Prox-E works by first breaking down the 3D model into simple geometric shapes, like cubes and spheres. Then, a powerful AI model that understands language (a VLM) is used to edit instructions for these basic shapes – for example, 'make the sphere bigger' or 'move the cube to the left'. Finally, another AI model uses these edited instructions to rebuild the 3D model, incorporating the changes while preserving the original shape as much as possible. Importantly, this method doesn't require any additional training; it uses pre-existing AI models.
Why it matters?
This research is important because it allows for much more precise and controlled editing of 3D models. This is useful for a lot of applications, like designing products, creating characters for games, or customizing objects. By focusing on structural edits and preserving the original shape, Prox-E offers a significant improvement over existing 3D editing techniques.
Abstract
Text-based 2D image editing models have recently reached an impressive level of maturity, motivating a growing body of work that heavily depends on these models to drive 3D edits.
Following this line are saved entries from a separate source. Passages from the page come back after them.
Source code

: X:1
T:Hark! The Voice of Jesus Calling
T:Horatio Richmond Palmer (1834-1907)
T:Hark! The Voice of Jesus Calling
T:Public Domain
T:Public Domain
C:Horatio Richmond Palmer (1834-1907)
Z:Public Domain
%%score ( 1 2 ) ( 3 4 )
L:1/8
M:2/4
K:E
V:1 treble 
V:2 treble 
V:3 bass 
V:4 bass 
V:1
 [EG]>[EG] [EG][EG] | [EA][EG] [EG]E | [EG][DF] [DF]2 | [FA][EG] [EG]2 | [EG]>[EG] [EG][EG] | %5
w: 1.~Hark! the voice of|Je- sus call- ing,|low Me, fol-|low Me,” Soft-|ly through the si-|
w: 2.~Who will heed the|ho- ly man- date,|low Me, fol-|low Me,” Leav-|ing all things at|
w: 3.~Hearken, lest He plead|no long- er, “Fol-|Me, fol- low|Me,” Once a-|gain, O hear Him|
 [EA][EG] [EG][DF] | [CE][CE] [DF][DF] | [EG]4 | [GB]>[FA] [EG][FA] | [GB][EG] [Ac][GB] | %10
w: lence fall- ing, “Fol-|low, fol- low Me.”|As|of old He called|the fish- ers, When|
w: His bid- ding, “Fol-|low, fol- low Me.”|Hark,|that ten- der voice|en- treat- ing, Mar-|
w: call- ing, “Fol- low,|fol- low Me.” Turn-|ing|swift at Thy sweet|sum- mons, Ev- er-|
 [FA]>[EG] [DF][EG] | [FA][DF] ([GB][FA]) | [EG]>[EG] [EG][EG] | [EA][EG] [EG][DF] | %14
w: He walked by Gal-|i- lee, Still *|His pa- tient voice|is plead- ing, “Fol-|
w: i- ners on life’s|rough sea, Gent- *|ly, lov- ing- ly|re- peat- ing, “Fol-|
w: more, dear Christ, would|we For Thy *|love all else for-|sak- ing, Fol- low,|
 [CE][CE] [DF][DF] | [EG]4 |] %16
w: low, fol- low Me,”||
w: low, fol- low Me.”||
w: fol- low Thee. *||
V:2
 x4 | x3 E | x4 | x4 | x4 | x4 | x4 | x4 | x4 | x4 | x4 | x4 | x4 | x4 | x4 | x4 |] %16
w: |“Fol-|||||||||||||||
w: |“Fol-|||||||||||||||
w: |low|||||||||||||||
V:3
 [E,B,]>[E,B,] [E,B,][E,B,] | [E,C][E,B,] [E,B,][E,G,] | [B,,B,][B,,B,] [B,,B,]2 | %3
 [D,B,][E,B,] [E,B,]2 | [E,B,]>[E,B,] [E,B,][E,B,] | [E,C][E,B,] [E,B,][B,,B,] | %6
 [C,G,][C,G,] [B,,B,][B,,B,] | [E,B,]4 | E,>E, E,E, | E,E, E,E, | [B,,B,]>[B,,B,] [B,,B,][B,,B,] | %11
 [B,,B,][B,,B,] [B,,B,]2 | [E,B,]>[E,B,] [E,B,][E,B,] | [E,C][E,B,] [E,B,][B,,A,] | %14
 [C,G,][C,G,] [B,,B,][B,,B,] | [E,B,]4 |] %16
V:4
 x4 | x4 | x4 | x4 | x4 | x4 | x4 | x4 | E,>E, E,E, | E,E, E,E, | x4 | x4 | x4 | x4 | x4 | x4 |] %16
While effective for appearance-based modifications, such 2D-centric 3D editing pipelines often struggle with fine-grained 3D editing, where localized structural changes must be applied while strictly preserving an object's overall identity. To address this limitation, we propose Prox-E, a training-free framework that enables fine-grained 3D control through an explicit, primitive-based geometric abstraction. Our framework first abstracts an input 3D shape into a compact set of geometric primitives. A pretrained vision-language model (VLM) then edits this abstraction to specify primitive-level changes. These structural edits are subsequently used to guide a 3D generative model, enabling fine-grained, localized modifications while preserving unchanged regions of the original shape. Through extensive experiments, we demonstrate that our method consistently balances identity preservation, shape quality, and instruction fidelity more effectively than various existing approaches, including 2D-based 3D editors and training-based methods.